▸ TO DO:
Where a picture appears, leave it out, and print the rest of the records as they are.

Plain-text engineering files
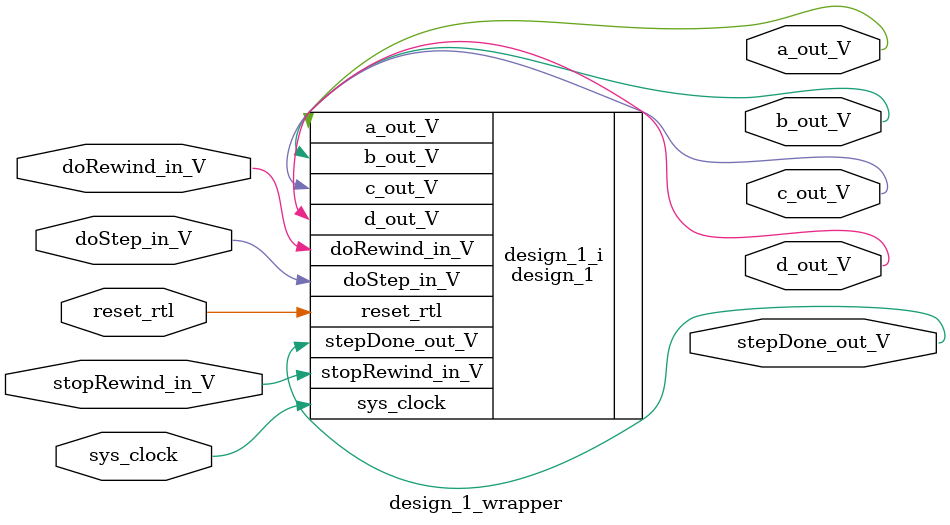
<source format=v>
`timescale 1 ps / 1 ps

module design_1_wrapper
   (a_out_V,
    b_out_V,
    c_out_V,
    d_out_V,
    doRewind_in_V,
    doStep_in_V,
    reset_rtl,
    stepDone_out_V,
    stopRewind_in_V,
    sys_clock);
  output [0:0]a_out_V;
  output [0:0]b_out_V;
  output [0:0]c_out_V;
  output [0:0]d_out_V;
  input [0:0]doRewind_in_V;
  input [0:0]doStep_in_V;
  input reset_rtl;
  output [0:0]stepDone_out_V;
  input [0:0]stopRewind_in_V;
  input sys_clock;

  wire [0:0]a_out_V;
  wire [0:0]b_out_V;
  wire [0:0]c_out_V;
  wire [0:0]d_out_V;
  wire [0:0]doRewind_in_V;
  wire [0:0]doStep_in_V;
  wire reset_rtl;
  wire [0:0]stepDone_out_V;
  wire [0:0]stopRewind_in_V;
  wire sys_clock;

design_1 design_1_i
       (.a_out_V(a_out_V),
        .b_out_V(b_out_V),
        .c_out_V(c_out_V),
        .d_out_V(d_out_V),
        .doRewind_in_V(doRewind_in_V),
        .doStep_in_V(doStep_in_V),
        .reset_rtl(reset_rtl),
        .stepDone_out_V(stepDone_out_V),
        .stopRewind_in_V(stopRewind_in_V),
        .sys_clock(sys_clock));
endmodule

</source>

▸ RESPONSE BELOW:
<source format=v>
`timescale 1 ps / 1 ps

module design_1_wrapper
   (a_out_V,
    b_out_V,
    c_out_V,
    d_out_V,
    doRewind_in_V,
    doStep_in_V,
    reset_rtl,
    stepDone_out_V,
    stopRewind_in_V,
    sys_clock);
  output [0:0]a_out_V;
  output [0:0]b_out_V;
  output [0:0]c_out_V;
  output [0:0]d_out_V;
  input [0:0]doRewind_in_V;
  input [0:0]doStep_in_V;
  input reset_rtl;
  output [0:0]stepDone_out_V;
  input [0:0]stopRewind_in_V;
  input sys_clock;

  wire [0:0]a_out_V;
  wire [0:0]b_out_V;
  wire [0:0]c_out_V;
  wire [0:0]d_out_V;
  wire [0:0]doRewind_in_V;
  wire [0:0]doStep_in_V;
  wire reset_rtl;
  wire [0:0]stepDone_out_V;
  wire [0:0]stopRewind_in_V;
  wire sys_clock;

design_1 design_1_i
       (.a_out_V(a_out_V),
        .b_out_V(b_out_V),
        .c_out_V(c_out_V),
        .d_out_V(d_out_V),
        .doRewind_in_V(doRewind_in_V),
        .doStep_in_V(doStep_in_V),
        .reset_rtl(reset_rtl),
        .stepDone_out_V(stepDone_out_V),
        .stopRewind_in_V(stopRewind_in_V),
        .sys_clock(sys_clock));
endmodule

</source>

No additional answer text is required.